Prova disso está no próprio comportamento da Câmara dos Deputados neste momento, temerosos – sem trocadilho – em votar uma matéria extremamente impopular às vésperas do início do calendário eleitoral. Sabem que reportagem com listas de quem votou a favor, bem como notícias relatando quais mimos os deputados receberam para decidirem pela mudança nas aposentadorias vão ser produzidas pela mídia e irão circular intensamente nas redes até outubro de 2018. No fundo, o próprio governo sabe disso ao lembrar aos deputados que é melhor aprovar a reforma agora do que às vésperas das eleições, quando a memória dos eleitores estará mais fresca.

Solicitar ajuda ao Pato Amarelo não é novidade, mesmo ignorando a vontade da população, que lhe confere popularidade de um dígito. ”Todo um imenso esforço de retirar o país de sua maior recessão pode se tornar inútil. E nós não podemos jogar no lixo da história tanto trabalho feito em prol do país”, afirmou ele em um dos pronunciamentos diante dos escândalos que envolveram seu nome pelos donos da JBS. Traduzindo: ”Eu estou fazendo o que me pediram para fazer. Agora, vão me largar? Olha, que pode ser ruim comigo, mas é pior sem mim”.

Em um dos eventos com o grande empresariado em São Paulo, deixou claro: ”Quero dizer que cada passo que nos guiou foi sentimento de responsabilidade. Queremos um futuro melhor. Não há Plano ‘B’. Afinal, a responsabilidade rende frutos”. Uma resposta direta ao mercado que professava a crença da imortalidade das reformas. Ou seja, se Temer voltasse ao pó, elas reencarnariam no corpo de outro político que assumisse seu lugar. Desde que não entremos em período eleitoral, quando poucos parlamentares seriam loucos o bastante para tentar passar as medidas goela abaixo do povo.

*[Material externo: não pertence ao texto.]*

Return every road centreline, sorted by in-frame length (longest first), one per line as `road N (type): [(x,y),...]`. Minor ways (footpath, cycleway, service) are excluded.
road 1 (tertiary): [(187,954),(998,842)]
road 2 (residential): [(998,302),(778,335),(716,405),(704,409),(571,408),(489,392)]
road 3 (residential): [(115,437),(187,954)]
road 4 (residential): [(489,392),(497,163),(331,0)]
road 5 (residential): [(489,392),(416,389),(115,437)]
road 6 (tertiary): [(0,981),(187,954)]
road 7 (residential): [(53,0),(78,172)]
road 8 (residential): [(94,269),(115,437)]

Pelo menos, Temer – mesmo sem o apoio que gostaria – não terminou o evento com um ”Não me deixem só!”, frase que se tornou icônica a partir de pronunciamento na TV do então presidente Fernando Collor de Mello, em 21 de junho de 1992, quando negou relação com o esquema de PC Farias. Até porque, como todos sabem, o pedido – que completou 25 anos – não funcionou muito bem.